While the frothy world of speculative excess bubbles up in social-media IPOs, Tesla, and Bitcoin, the same cannot be said for the old-school networking business, where hardware margins and deal premiums are shrinking.
Case in point: Extreme Networks (EXTR), whose shares have spent the better part of a decade going absolutely nowhere — until recently. Extreme recently closed on the deal announced in September in which it bought Enterasys Networks for $180 million. Enterays Networks had trailing twelve months revenue of $330 million, making the revenue on that deal a paltry .54.
Extreme’s deal was a shocker, because the price was low and it represented yet more consolidation in what has been a challenging network hardware market. Extreme may now actually leapfrog Dell, Brocade, IBM and DLink in the market share rankings with the Enterasys acquisition, according to Dell’Oro research quoted in a recent Jim Duffy article.
But from Extreme’s perspective, the deal was received well by the market. The stock has more than doubled since the deal was announced.
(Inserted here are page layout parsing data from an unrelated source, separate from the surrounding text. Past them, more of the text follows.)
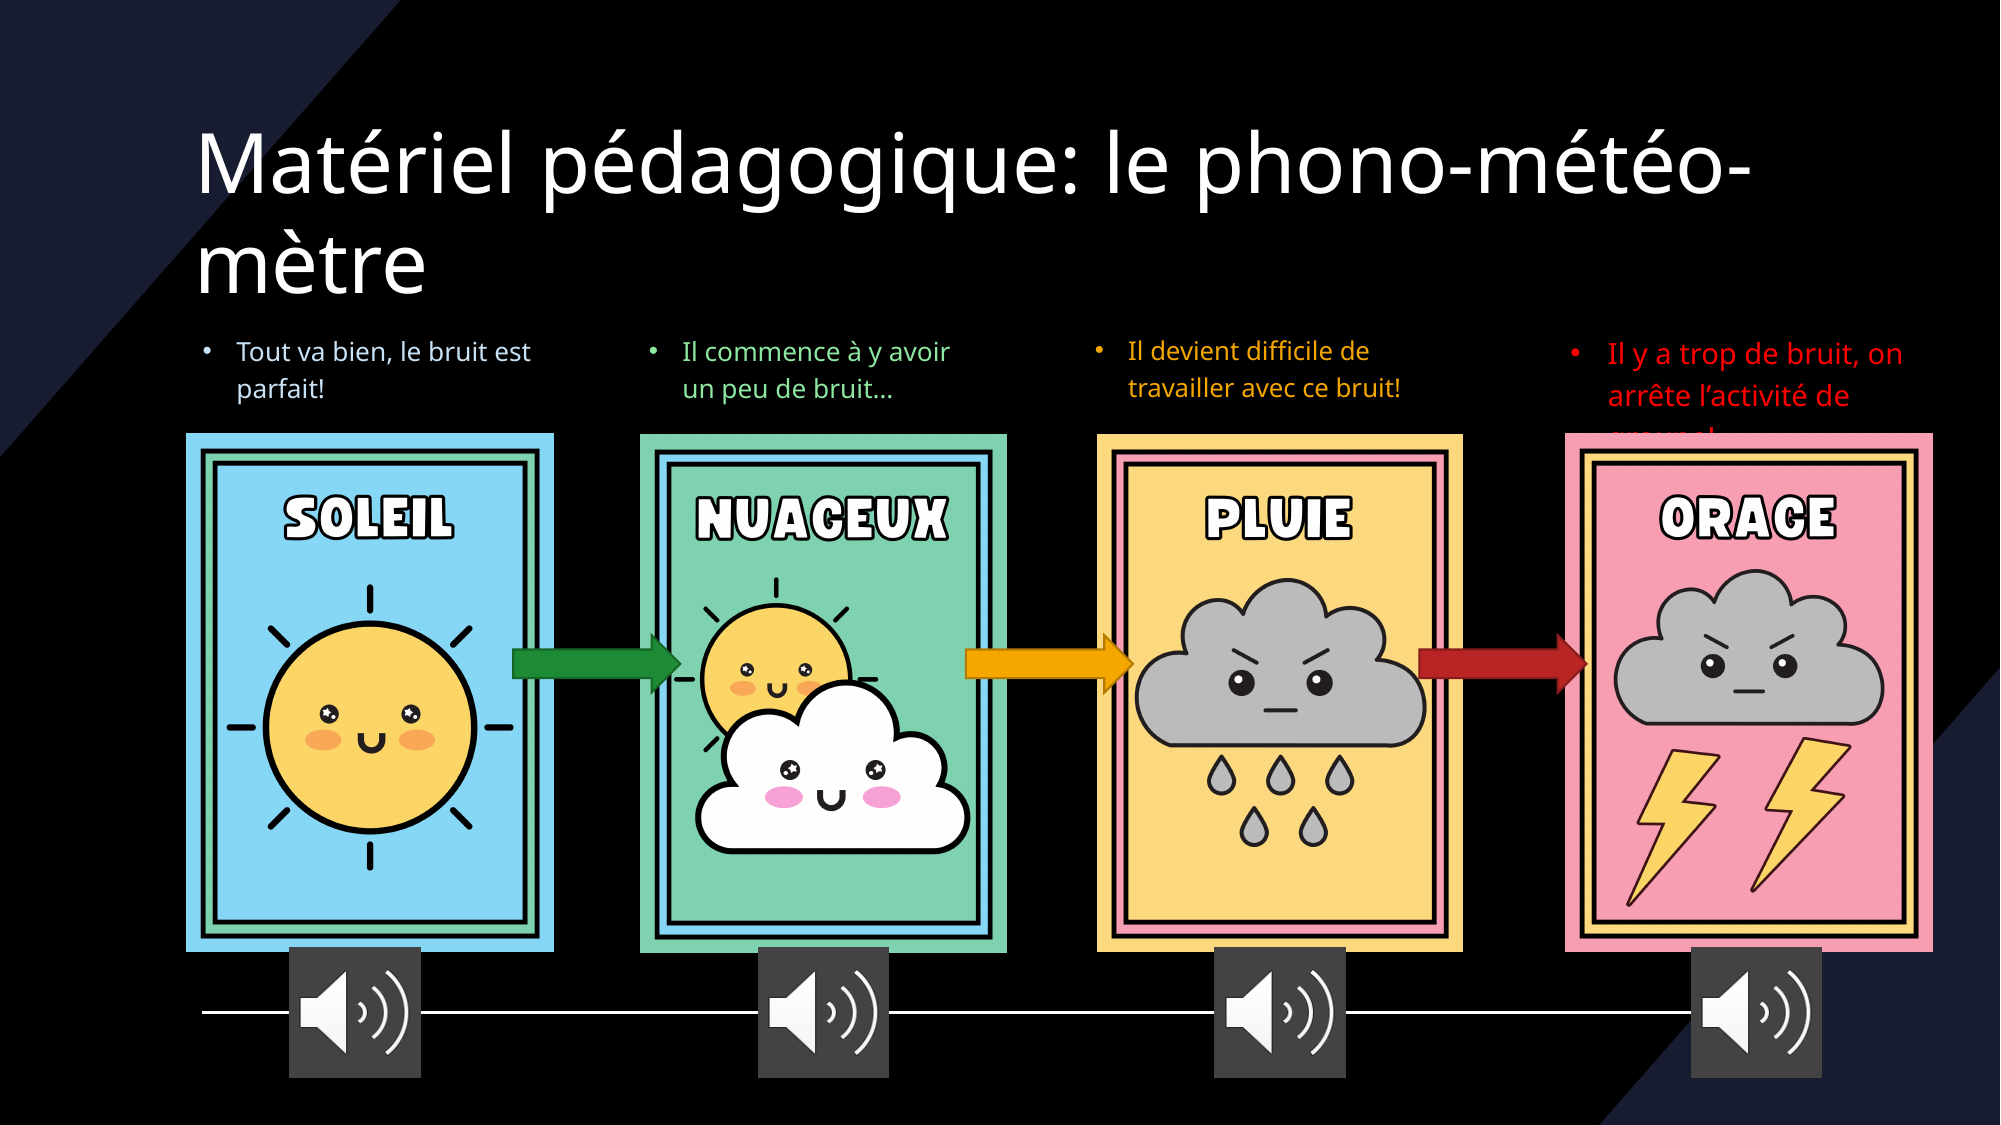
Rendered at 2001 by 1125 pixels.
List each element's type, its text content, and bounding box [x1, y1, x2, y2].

picture [1097, 434, 1463, 1079]
picture [640, 434, 1007, 1079]
text_box [554, 648, 640, 680]
text_box Il devient difficile de travailler avec ce bruit! [1079, 320, 1447, 412]
text_box [1463, 632, 1565, 696]
picture [1565, 433, 1933, 1079]
text_box [1007, 648, 1097, 680]
text_box Tout va bien, le bruit est parfait! [187, 320, 554, 412]
title Matériel pédagogique: le phono-météo-mètre [179, 98, 1922, 322]
text_box Il y a trop de bruit, on arrête l’activité de groupe! [1555, 320, 1958, 412]
picture [186, 433, 554, 1080]
text_box Il commence à y avoir un peu de bruit… [633, 320, 1000, 412]
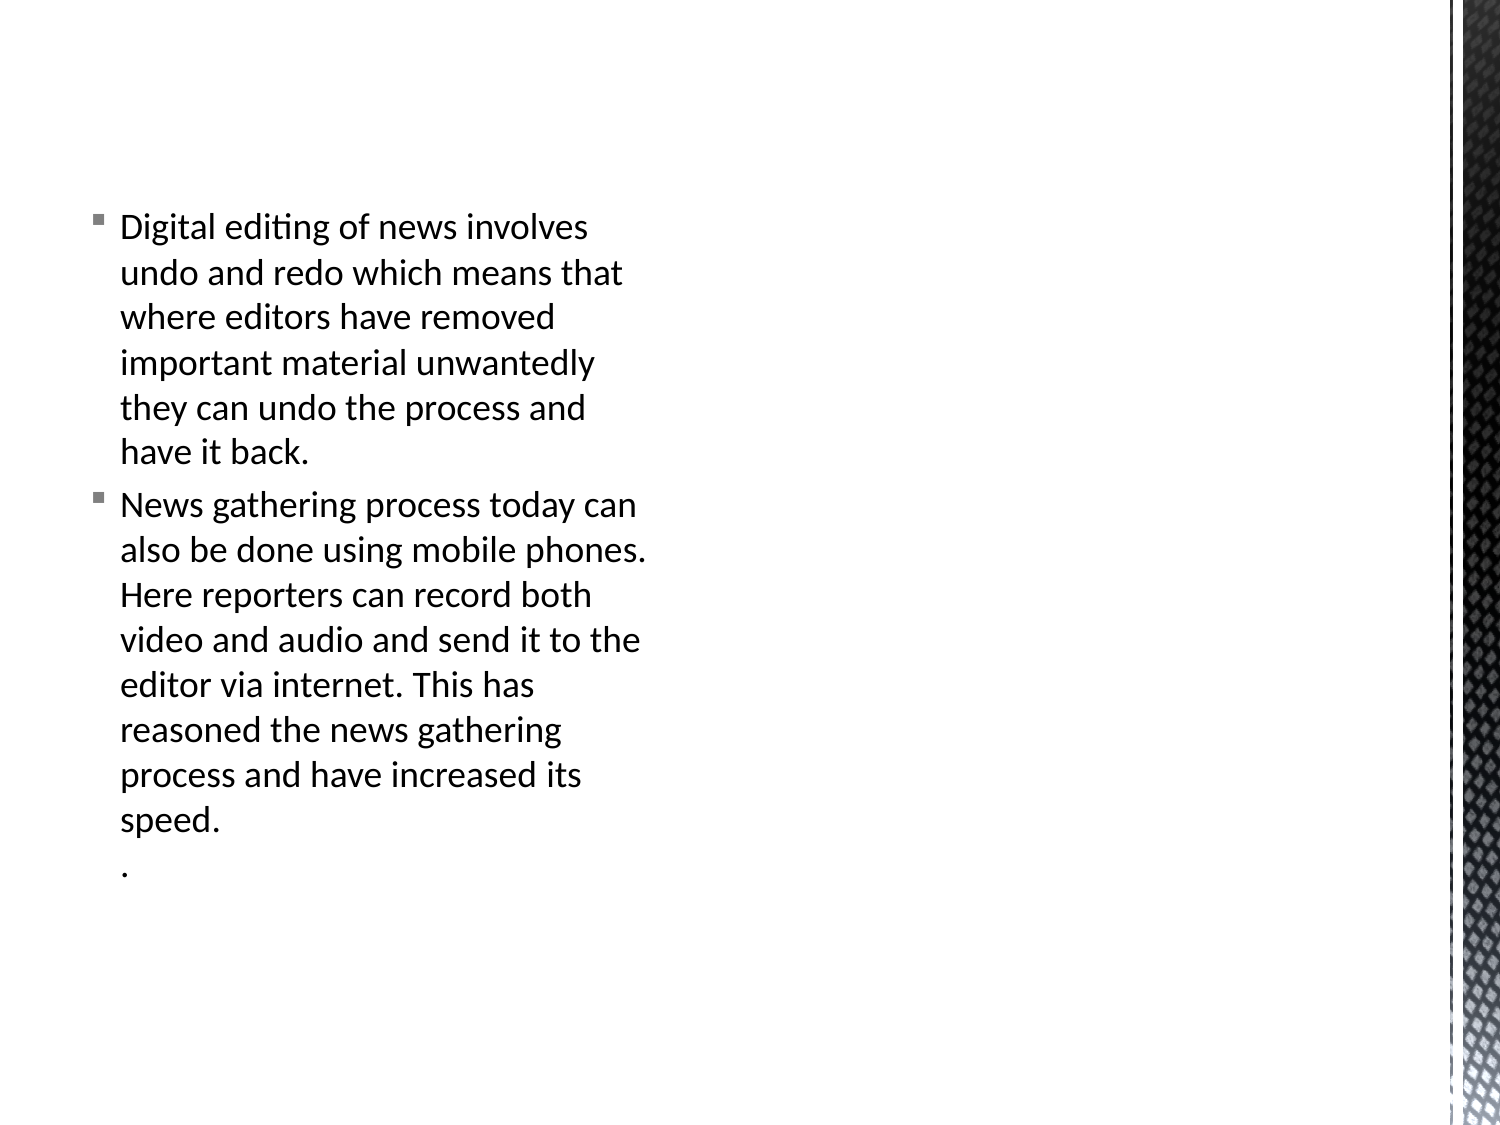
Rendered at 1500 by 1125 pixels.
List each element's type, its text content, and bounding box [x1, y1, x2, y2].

picture [1447, 0, 1500, 1125]
list Digital editing of news involves undo and redo which means that where editors have removed important material unwantedly they can undo the process and have it back. News gathering process today can also be done using mobile phones. Here reporters can record both video and audio and send it to the editor via internet. This has reasoned the news gathering process and have increased its speed. . [75, 75, 675, 1013]
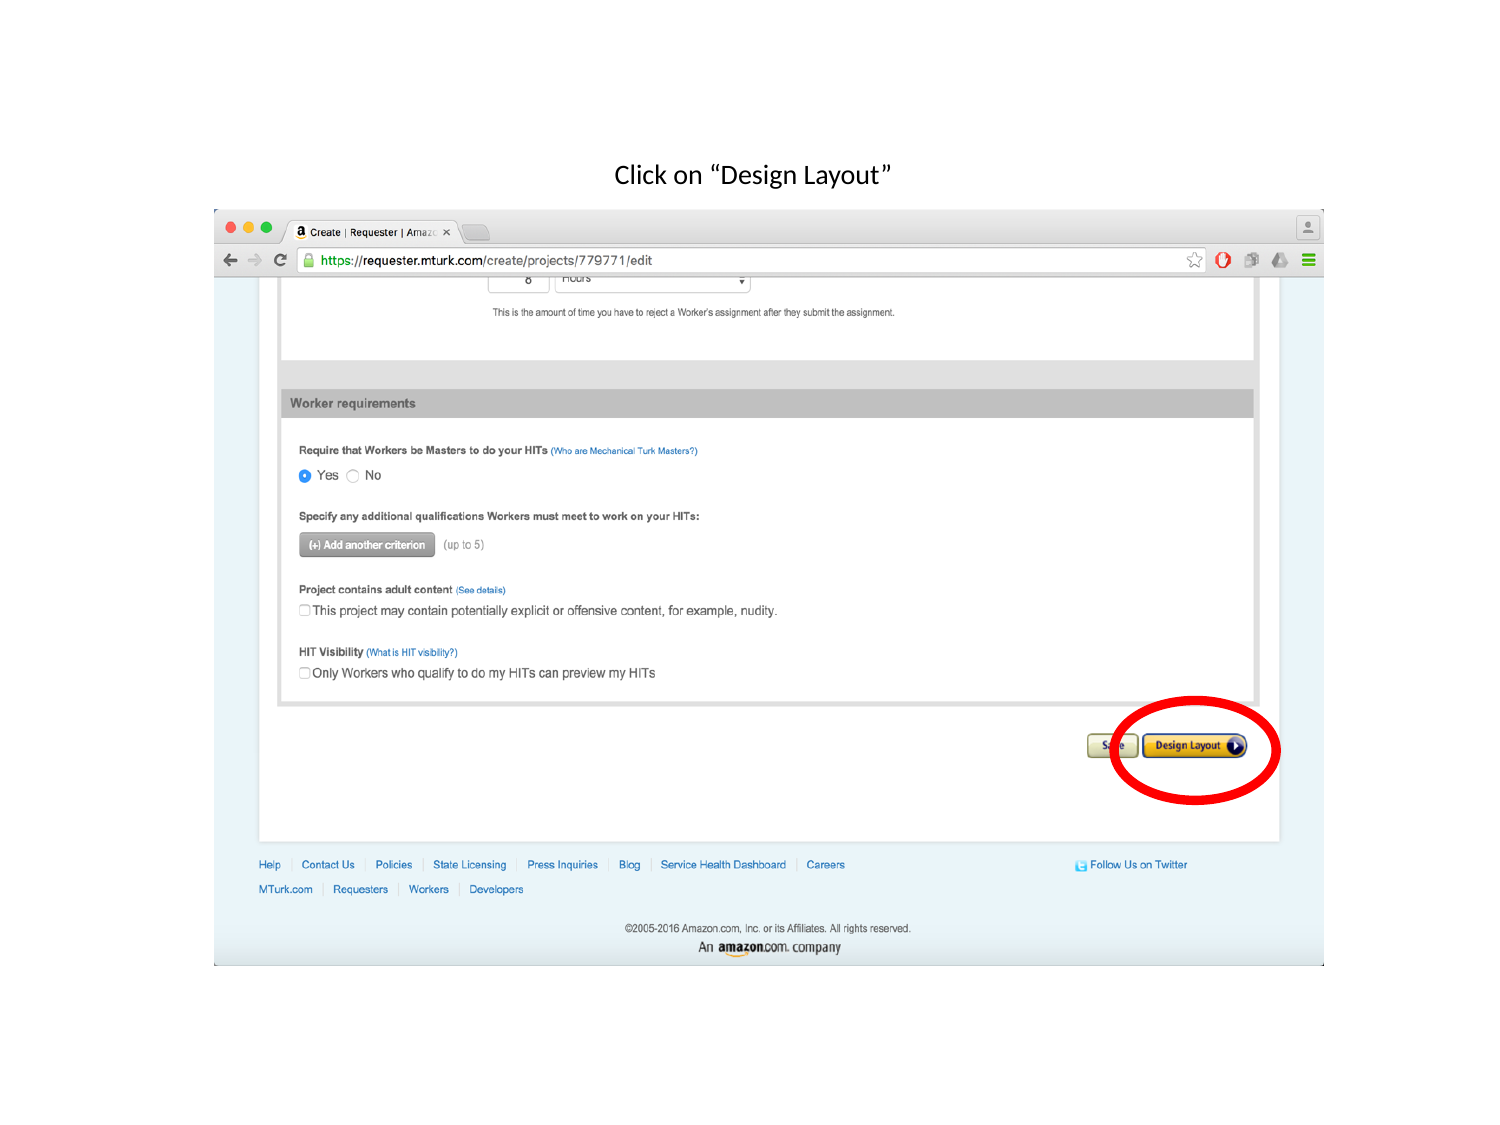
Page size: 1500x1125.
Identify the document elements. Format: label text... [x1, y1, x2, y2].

picture [214, 209, 1324, 966]
text_box Click on “Design Layout” [599, 149, 908, 209]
You could have picked it up for under $3 this summer and it’s now trading North of $6. The reason? The acquired a lot of revenue and assets for a bargain price. Extreme’s revenues, around $300 million per year prior to the deal, had been shrinking for years. It has now quickly doubled its size.
This deal had many tongues a wagging, not only for the chutzpah Extreme had in gobbling up a company that was roughly the same in revenue terms, but for the price it paid.
“That deal tells you all you need to know about how people are valuing hardware,” says a source of mine in Silicon Valley, a former executive at a big public networking company.
It’s true. That’s the kind of revenue multiple you would see on a rust-belt tire manufacturer. The market now views networking hardware companies as has-been plays not worthy of deal premiums. Cisco’s (CSCO) valuation is now at trailing price/earnings ratio of 10 and a price/sales ratio of 2.33. And those ratios have been compressing. Can they compress further? Sure.
As you look at the big networking trends of virtualization, cloud services, and software defined networking (SDN), it’s clear that the value in the “networking stack” — as those networking geeks like to call it — has climbed up high above the hardware into the networking applications you can build on top of the boxes. Enterasys was coveted by Extreme because its network management software is well-regarded.
And if these trends are long-term, and everybody says they are, you can expect further compression and multiples in the old-line networking companies selling proprietary hardware and software. All of those talk of SDN — which ultimately entails running more open software on anybody’s hardware box — means companies such as Cisco, Juniper (JNPR), Extreme, and F5 Networks (FFIV) are going to have a harder time defending their tightly integrated hardware and software platforms.
(Disclosure: No positions in stocks mentions. The author previously disclosed being short F5 Networks, but he recently covered the trade for a small gain.)